PHYS 2AM: GENERAL PHYSICS: CALCULUS SUPPLEMENT
Foothill College Course Outline of Record
| Heading | Value |
|---|---|
| Effective Term: | Summer 2022 |
| Units: | 1 |
| Hours: | 1 lecture per week (12 total per quarter) |
| Prerequisite: | MATH 1A or 1AH. |
| Corequisite: | Completion of or concurrent enrollment in MATH 1B or 1BH, and PHYS 2A. |
| Degree & Credit Status: | Degree-Applicable Credit Course |
| Foothill GE: | Non-GE |
| Transferable: | CSU/UC |
| Grade Type: | Letter Grade Only |
| Repeatability: | Not Repeatable |
Student Learning Outcomes
- The student will be able to apply derivatives to problems in kinematics, dynamics, energy, momentum and related topics
- The student will be able to apply integrals to problems in kinematics, dynamics, energy, momentum and related topics.
Description
Application of calculus to physics topics and problems in mechanics.
Course Objectives
The student will be able to:
- Apply calculus to problems in kinematics
- Solve F=ma problems with non-constant forces
- Apply calculus to work-energy problems
- Apply calculus to momentum/impulse problems
- Calculate quantities involved in rotational motion
- Solve problems involving Newtonian gravity
- Interpret simple harmonic oscillators in terms of differential equations
Course Content
- Apply calculus to problems in kinematics
- Review of derivatives
- Concept of a limit
- Concept of a derivative
- Derivatives of polynomials
- Derivatives of other functions
- Product rule and chain rule
- Velocity and acceleration with derivatives
- Definitions of average velocity and acceleration
- Velocity and acceleration as derivatives
- Graphical interpretations
- Review of integration
- Indefinite integrals
- Definite integrals
- Kinematics with integration
- Position and velocity from acceleration
- Formulae for constant acceleration
- Graphical interpretations
- Review of derivatives
- Solve F=ma problems with non-constant forces
- F=ma with forces that are a function of position
- The general approach
- Hooke's Law
- 1/r^2 forces
- Velocity-dependent forces
- Drag proportional to velocity
- Drag proportional to the square of velocity
- F=ma with forces that are a function of position
- Apply calculus to work-energy problems
- Potential energy of non-constant forces
- Power
- Energy diagrams
- Apply calculus to momentum/impulse problems
- Impulse
- Momentum with changing mass
- Calculate quantities involved in rotational motion
- Relationship to linear mechanics
- Center of mass
- Moment of inertia calculations
- Solve problems involving Newtonian gravity
- Work
- Potential energy
- Interpret simple harmonic oscillators in terms of differential equations
- What is a differential equation?
- Solutions to a second-order differential equation
- The role of initial conditions
- Energy in simple harmonic oscillators
Lab Content
Not applicable.
Special Facilities and/or Equipment
When taught via Foothill Global Access, on-going access to computer with email software and hardware; email address.
Method(s) of Evaluation
Methods of Evaluation may include but are not limited to the following:
Weekly assignments
Midterms
Final examination
Method(s) of Instruction
Methods of Instruction may include but are not limited to the following:
Lecture
Demonstration
Representative Text(s) and Other Materials
Instructor-generated materials. Text at the level of Halliday and Resnick optional.

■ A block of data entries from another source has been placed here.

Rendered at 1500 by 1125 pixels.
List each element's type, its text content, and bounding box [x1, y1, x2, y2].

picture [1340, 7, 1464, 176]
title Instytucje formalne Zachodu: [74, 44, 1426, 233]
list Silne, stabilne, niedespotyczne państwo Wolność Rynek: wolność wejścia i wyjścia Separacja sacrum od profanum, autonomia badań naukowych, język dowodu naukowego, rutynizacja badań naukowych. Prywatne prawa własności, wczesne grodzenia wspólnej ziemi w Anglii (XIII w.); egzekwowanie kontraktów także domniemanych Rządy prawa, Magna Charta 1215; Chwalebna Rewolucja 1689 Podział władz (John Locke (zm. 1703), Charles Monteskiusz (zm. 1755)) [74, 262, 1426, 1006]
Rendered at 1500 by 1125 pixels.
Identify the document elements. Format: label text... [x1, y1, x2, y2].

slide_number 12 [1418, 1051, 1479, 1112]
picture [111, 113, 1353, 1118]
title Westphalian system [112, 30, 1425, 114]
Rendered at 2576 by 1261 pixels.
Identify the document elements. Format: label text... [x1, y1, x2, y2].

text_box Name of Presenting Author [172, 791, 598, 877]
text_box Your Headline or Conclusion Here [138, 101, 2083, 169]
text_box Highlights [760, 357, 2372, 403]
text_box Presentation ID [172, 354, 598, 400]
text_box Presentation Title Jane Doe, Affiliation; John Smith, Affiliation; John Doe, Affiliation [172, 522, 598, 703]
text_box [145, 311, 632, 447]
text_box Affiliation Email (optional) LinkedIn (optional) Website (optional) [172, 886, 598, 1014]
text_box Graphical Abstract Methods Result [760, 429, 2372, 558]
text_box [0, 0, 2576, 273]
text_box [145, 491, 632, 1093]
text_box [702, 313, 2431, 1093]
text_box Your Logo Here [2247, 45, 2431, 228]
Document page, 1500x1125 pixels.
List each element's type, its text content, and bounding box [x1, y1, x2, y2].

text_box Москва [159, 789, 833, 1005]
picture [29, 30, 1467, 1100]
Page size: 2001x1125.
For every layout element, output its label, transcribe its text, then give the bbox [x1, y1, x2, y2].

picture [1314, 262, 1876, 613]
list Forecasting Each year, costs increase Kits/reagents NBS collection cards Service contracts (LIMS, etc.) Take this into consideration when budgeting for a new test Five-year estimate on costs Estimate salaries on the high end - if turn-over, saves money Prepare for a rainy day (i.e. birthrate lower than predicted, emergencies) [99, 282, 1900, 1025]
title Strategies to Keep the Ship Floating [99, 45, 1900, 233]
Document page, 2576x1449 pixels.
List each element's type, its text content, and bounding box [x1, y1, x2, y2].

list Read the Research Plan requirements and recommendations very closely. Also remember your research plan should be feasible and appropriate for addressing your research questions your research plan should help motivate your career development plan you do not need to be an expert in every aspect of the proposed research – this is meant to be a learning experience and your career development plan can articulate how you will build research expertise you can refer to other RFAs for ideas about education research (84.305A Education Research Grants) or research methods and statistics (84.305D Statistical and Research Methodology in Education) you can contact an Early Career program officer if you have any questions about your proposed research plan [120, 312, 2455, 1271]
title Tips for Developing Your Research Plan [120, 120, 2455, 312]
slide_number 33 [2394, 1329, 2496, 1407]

Types and/or Examples of Required Reading, Writing, and Outside of Class Assignments
- Homework problems covering subject matter from text and related material ranging from 5-15 problems per week. Students will need to employ critical thinking in order to complete assignments.
- One hour per week of lecture covering subject matter from text and related material. Reading and study of the textbook, related materials and notes.
Discipline(s)
Physics/Astronomy